Occurrence data can be obtained either from control and monitoring programs or from a total diet study (TDS). In both cases, data reported to be below the limit of detection (LOD), often called ‘non-detects’ or ‘left-censored data’, are likely to have a critical influence on the results of the assessment. The LOD and limit of quantification (LOQ) also known as “limit of determination” are of special importance for exposure estimations in risk assessments as they determine the minimum value that can be detected and quantified, respectively. It should be noticed that many definitions of LOD and LOQ have been suggested over time in different analytical areas. The LOD represents the minimum concentration or mass of an analyte that can be detected with a given confidence for a given analytical procedure. More formally, the LOD can be defined as the lowest concentration level that can be determined to be statistically different from a blank [1], customarily set using confidence levels equal to 95 % or 99 %. Similarly, the LOQ is the minimum concentration or mass of the analyte that can be quantified with acceptable accuracy and precision [1], given that at this level the analyte is considered to be present. In the Australian TDS, this has been defined with slightly different criteria as the limit of reporting (LOR) (see Chap. 20 – The Australian Experience in Total Diet Studies).

The objective of TDS is to provide concentration data for dietary exposure assessment, which are analyzed in food as consumed and obtained from composite samples expected to represent an average value for a food, food group of interest or even the whole diet. In theory, the dietary exposure to a chemical could, therefore, be based on a unique sample including a weighted mix of all food of the diet in which the chemical is expected to occur. At the other end of the spectrum of possibilities, a TDS can be based on each relevant food item, such as fish, or on a composite of various species available on the market. Finally composite samples can be prepared locally and repeated in various areas of a country or region and in various seasons to capture the variability of the analyte content regarding these parameters.

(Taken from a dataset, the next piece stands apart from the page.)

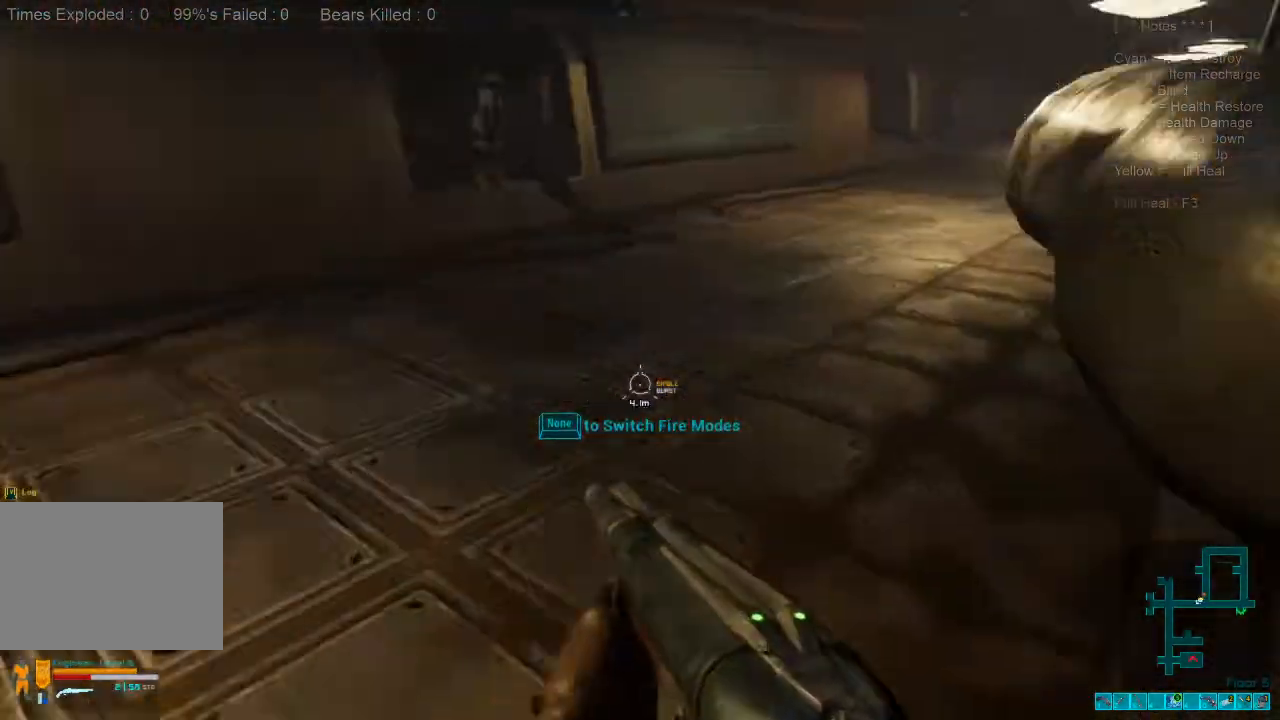
{"keys": ["shift", "w"], "mouse": [], "events": [[267, "3", "down"], [433, "3", "up"]]}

In the current practice of TDS, a low number of composite samples (generally 1–4) are prepared for relevant single food items or food groups (e.g. bread, fish, beef, etc.). In the case of food group samples, generally weighted composites are made up from different foods from the food group according to the ratio in which they are consumed (e.g. different types of bread or species of fish). The pooling of different foods in composite samples has several drawbacks: Firstly, it introduces considerable uncertainty about the variability of the concentrations of the individual foods present in the food groups. Moreover, compositing may dilute individual food samples having high concentrations when the remaining samples have much lower concentrations. The dilution effect may even prevent the determination of a chemical if it occurs at very low levels and/or if it occurs in only one or a few of the foods within a composite [2]. In addition, the analysis of weighted food composites allows only one mixture of foods (i.e. representation of only one age-sex group of the population or of the whole population) to be evaluated. Analysis of individual foods allows greater coverage of population subgroups, because the daily consumption of foods for different groups can then be simulated and calculated [2]. For the reasons mentioned above, the analysis of single food items is preferred over composite samples, although this approach has different advantages and disadvantages (see Chap. 9 – Food Sampling and Preparation in a Total Diet Study).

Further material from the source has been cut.